━━━ Material for the task ━━━

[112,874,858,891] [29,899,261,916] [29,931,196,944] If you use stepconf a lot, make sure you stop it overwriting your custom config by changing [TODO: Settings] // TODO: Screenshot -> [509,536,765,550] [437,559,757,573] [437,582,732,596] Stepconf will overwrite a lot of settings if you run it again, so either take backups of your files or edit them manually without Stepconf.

━━━
━━━ Material for the task ━━━

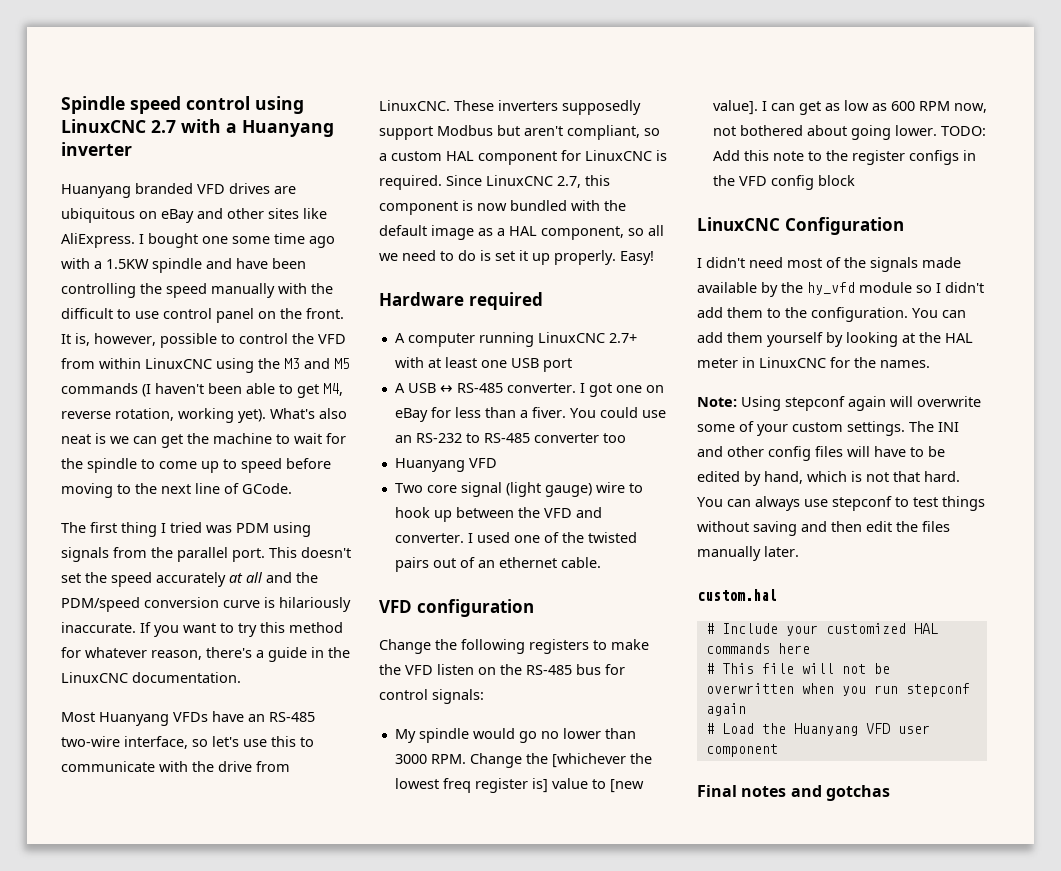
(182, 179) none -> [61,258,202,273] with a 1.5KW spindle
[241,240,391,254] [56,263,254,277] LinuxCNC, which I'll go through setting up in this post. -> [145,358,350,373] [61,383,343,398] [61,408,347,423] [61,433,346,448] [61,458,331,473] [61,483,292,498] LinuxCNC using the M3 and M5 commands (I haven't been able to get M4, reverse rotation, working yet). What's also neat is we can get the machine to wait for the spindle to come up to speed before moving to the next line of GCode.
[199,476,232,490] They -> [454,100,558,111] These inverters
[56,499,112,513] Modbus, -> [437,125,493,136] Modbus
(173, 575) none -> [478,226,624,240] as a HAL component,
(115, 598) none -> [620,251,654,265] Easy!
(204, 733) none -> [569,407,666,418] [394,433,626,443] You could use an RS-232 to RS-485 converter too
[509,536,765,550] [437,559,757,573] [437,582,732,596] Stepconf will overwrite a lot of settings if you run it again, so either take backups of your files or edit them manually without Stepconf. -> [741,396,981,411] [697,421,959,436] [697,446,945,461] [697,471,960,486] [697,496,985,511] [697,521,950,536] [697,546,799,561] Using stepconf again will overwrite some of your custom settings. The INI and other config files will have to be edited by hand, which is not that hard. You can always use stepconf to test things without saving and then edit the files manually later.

━━━
━━━ Material for the task ━━━

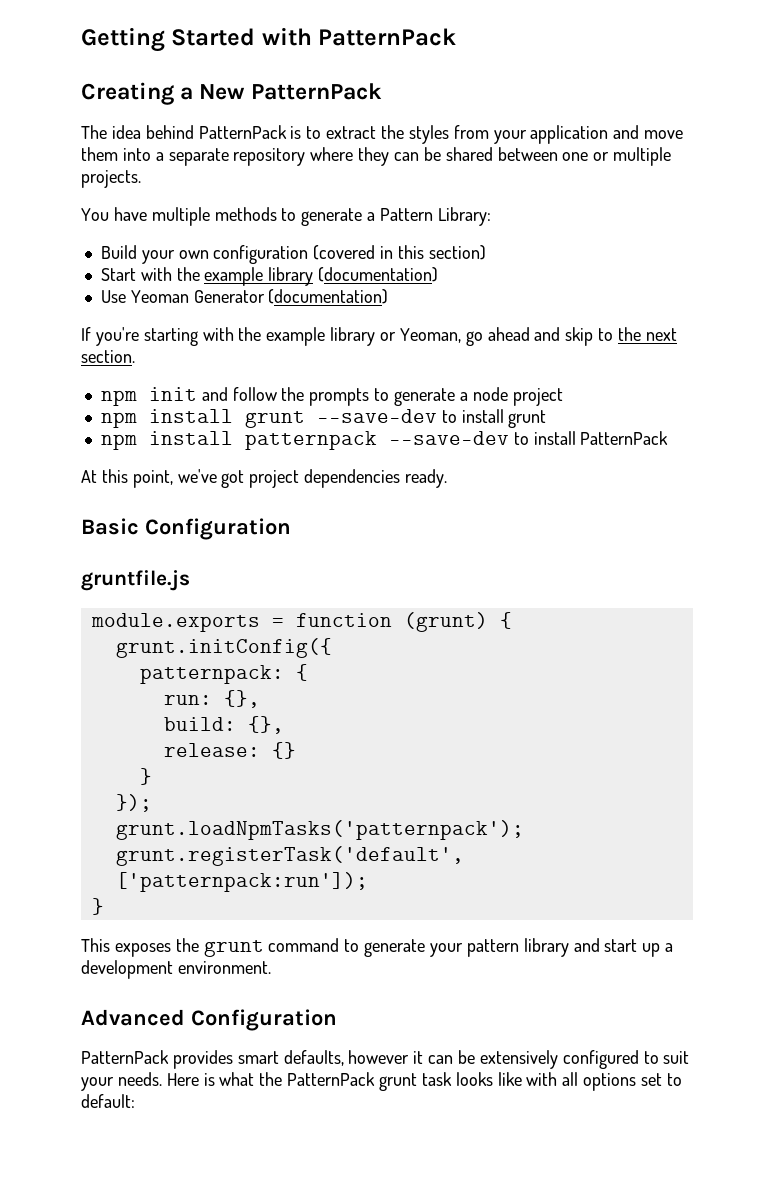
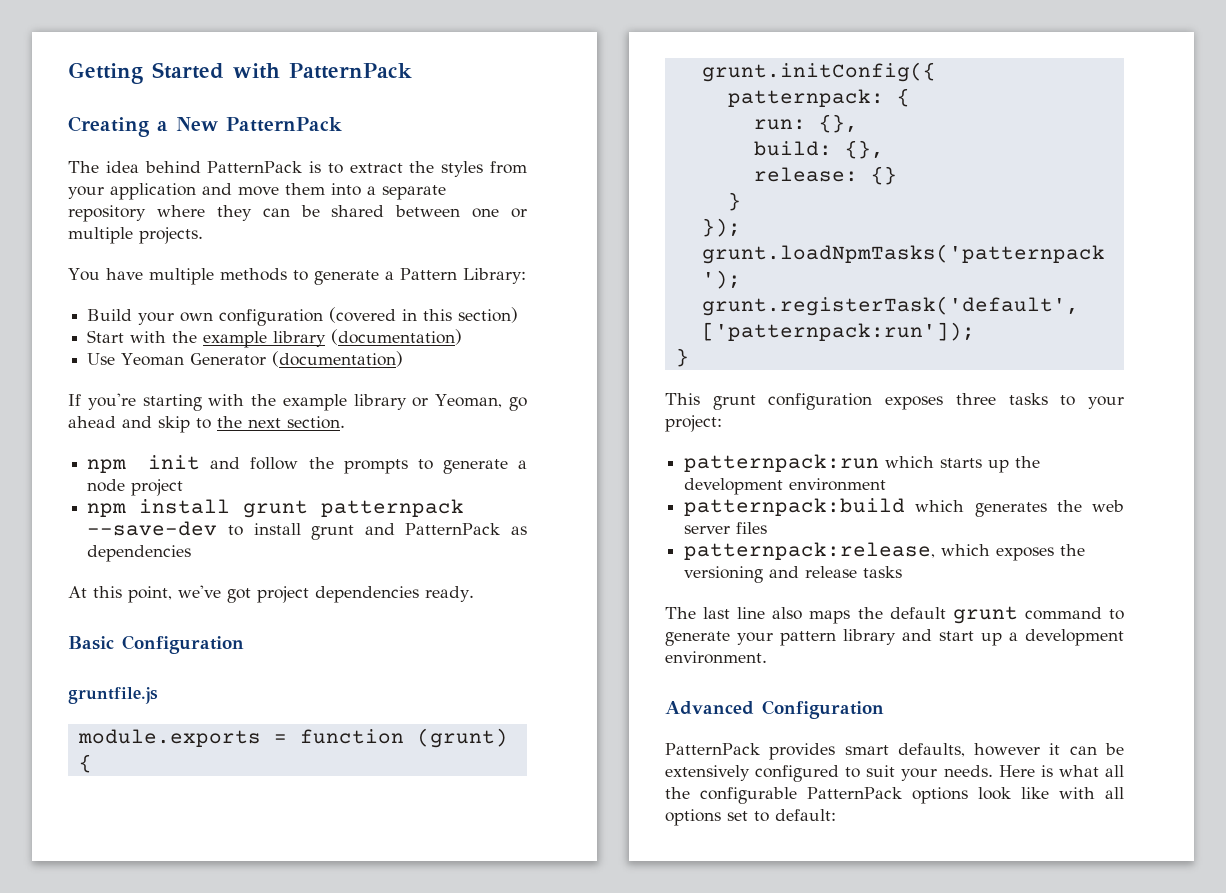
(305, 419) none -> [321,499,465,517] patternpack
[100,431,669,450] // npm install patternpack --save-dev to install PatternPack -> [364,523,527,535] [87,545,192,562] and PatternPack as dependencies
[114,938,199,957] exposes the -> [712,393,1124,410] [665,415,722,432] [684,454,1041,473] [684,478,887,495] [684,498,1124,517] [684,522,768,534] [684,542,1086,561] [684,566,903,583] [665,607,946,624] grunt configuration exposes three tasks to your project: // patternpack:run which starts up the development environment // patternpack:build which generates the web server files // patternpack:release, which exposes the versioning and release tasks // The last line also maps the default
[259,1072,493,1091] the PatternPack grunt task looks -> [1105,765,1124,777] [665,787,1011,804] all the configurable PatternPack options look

━━━

Go through the listing above and write out exactly the lines starting with the one holding "(204, 733) none" and running through the one holding "files manually later.", ends included, and no others.

* [Response to the task]:
(204, 733) none -> [569,407,666,418] [394,433,626,443] You could use an RS-232 to RS-485 converter too
[509,536,765,550] [437,559,757,573] [437,582,732,596] Stepconf will overwrite a lot of settings if you run it again, so either take backups of your files or edit them manually without Stepconf. -> [741,396,981,411] [697,421,959,436] [697,446,945,461] [697,471,960,486] [697,496,985,511] [697,521,950,536] [697,546,799,561] Using stepconf again will overwrite some of your custom settings. The INI and other config files will have to be edited by hand, which is not that hard. You can always use stepconf to test things without saving and then edit the files manually later.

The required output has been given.